Stated goal — Show every line in the entries below that contains the word "Example". Upper and lower case must match.

Available records —
* start *

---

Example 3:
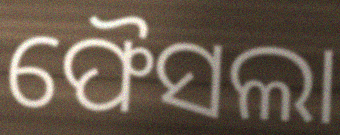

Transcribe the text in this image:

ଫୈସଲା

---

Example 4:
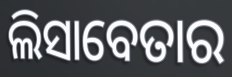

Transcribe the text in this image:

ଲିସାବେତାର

* end *
* start *

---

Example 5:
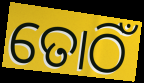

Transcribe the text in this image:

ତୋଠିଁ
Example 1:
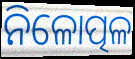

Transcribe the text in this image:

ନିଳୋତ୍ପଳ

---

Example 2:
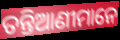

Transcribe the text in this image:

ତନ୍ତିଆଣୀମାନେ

* end *
* start *

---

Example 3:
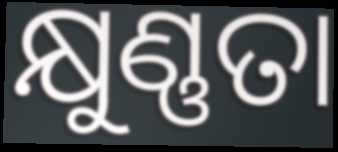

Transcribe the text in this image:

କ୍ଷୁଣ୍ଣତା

* end *

Response for this exercise —
Example 3:
Example 4:
Example 5:
Example 1:
Example 2:
Example 3:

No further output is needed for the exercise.